**ASSIGNMENT:**
Reproduce the records word for word, starting at the line that contains "How many data points in RPA are above 199266?" and ending at the line that contains "What is the value", including both of those lines. Leave out any pictures.

**MATERIAL PROVIDED:**

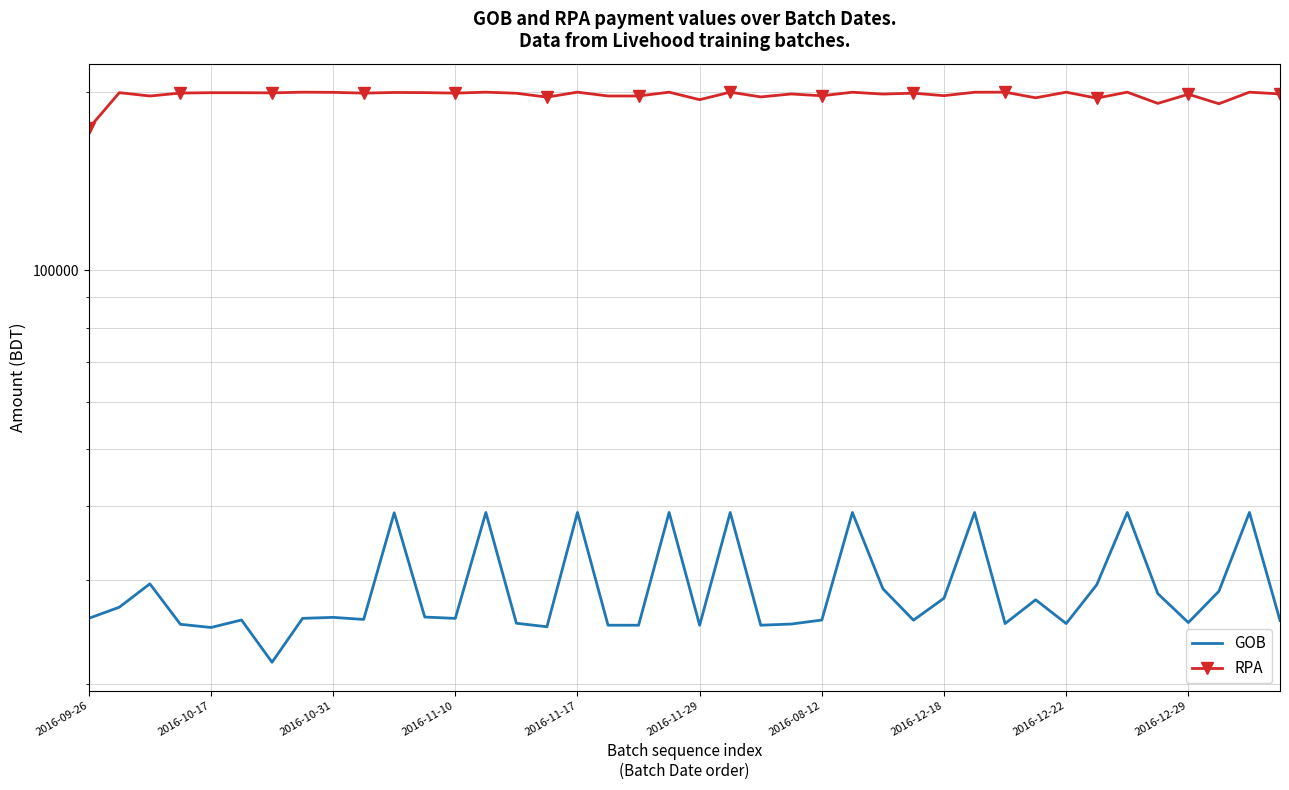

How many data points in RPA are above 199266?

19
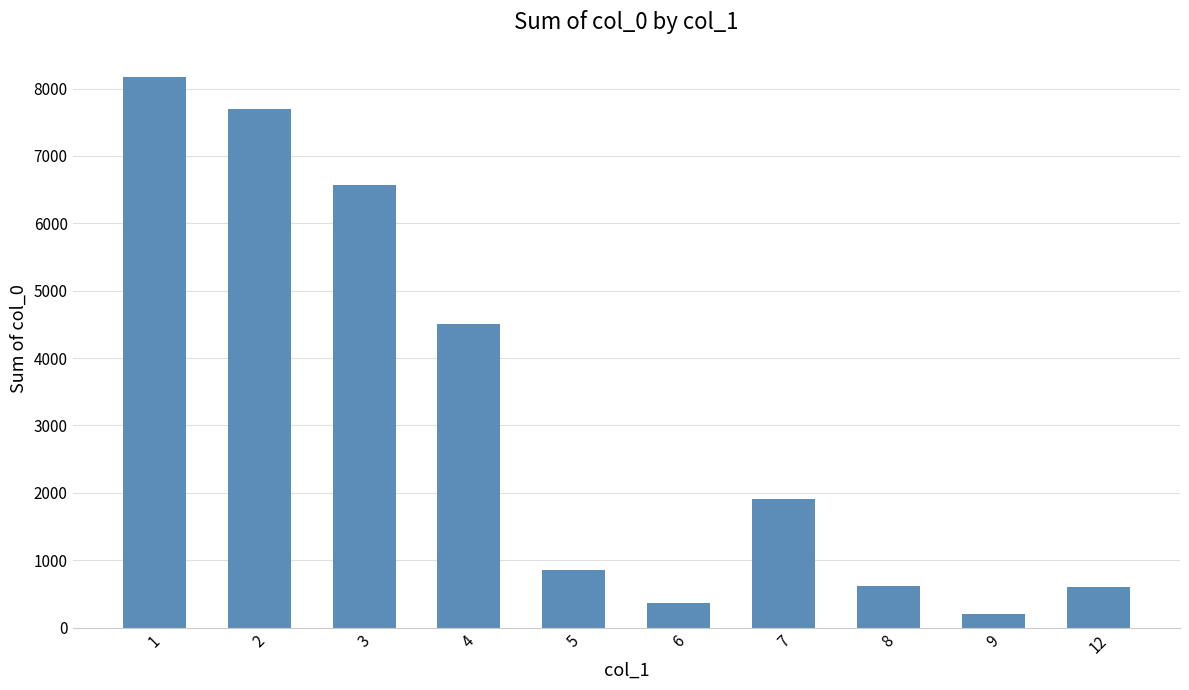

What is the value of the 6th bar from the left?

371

---

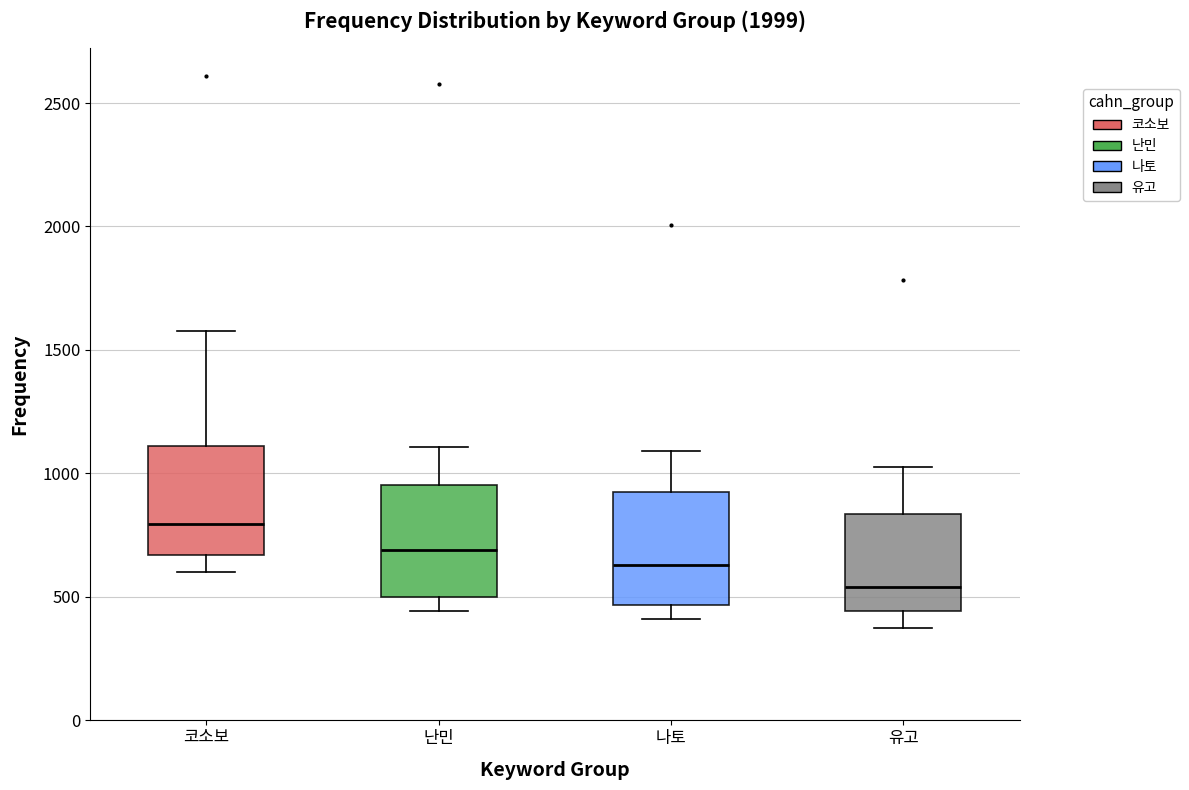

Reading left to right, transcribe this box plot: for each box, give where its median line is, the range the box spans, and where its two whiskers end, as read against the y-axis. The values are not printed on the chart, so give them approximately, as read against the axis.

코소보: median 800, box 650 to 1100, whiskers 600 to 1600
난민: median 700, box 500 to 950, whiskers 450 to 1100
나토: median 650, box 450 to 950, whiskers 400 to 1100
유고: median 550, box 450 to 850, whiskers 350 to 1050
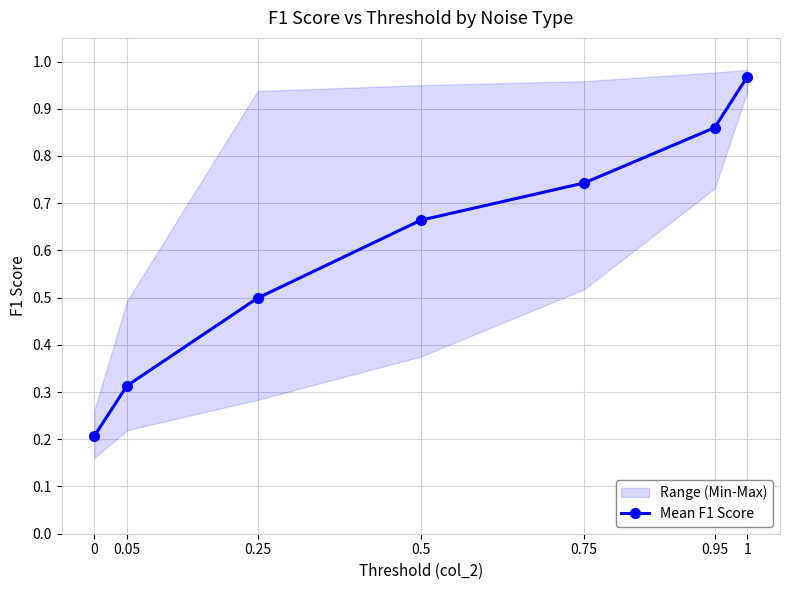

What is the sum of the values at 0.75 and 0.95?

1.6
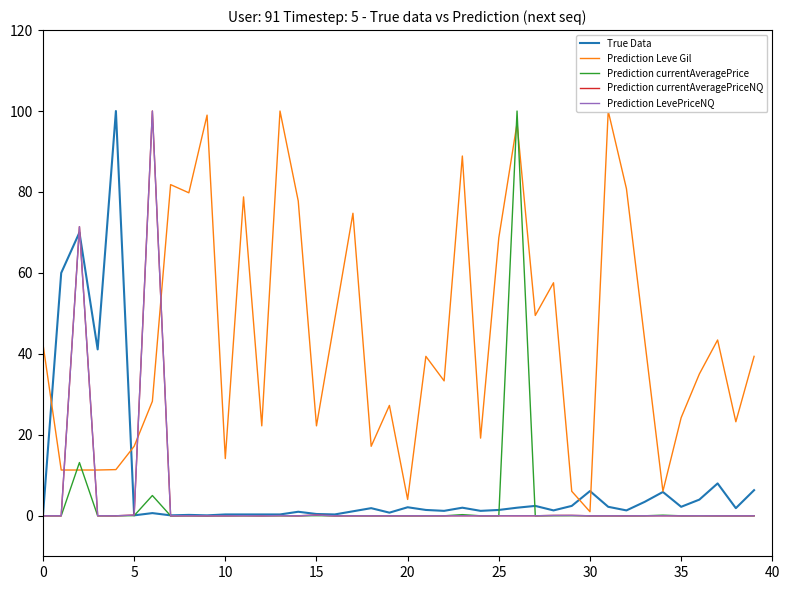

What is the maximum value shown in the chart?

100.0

**RESULT OF THIS EXERCISE:**
How many data points in RPA are above 199266?

19

What is the value of the 6th bar from the left?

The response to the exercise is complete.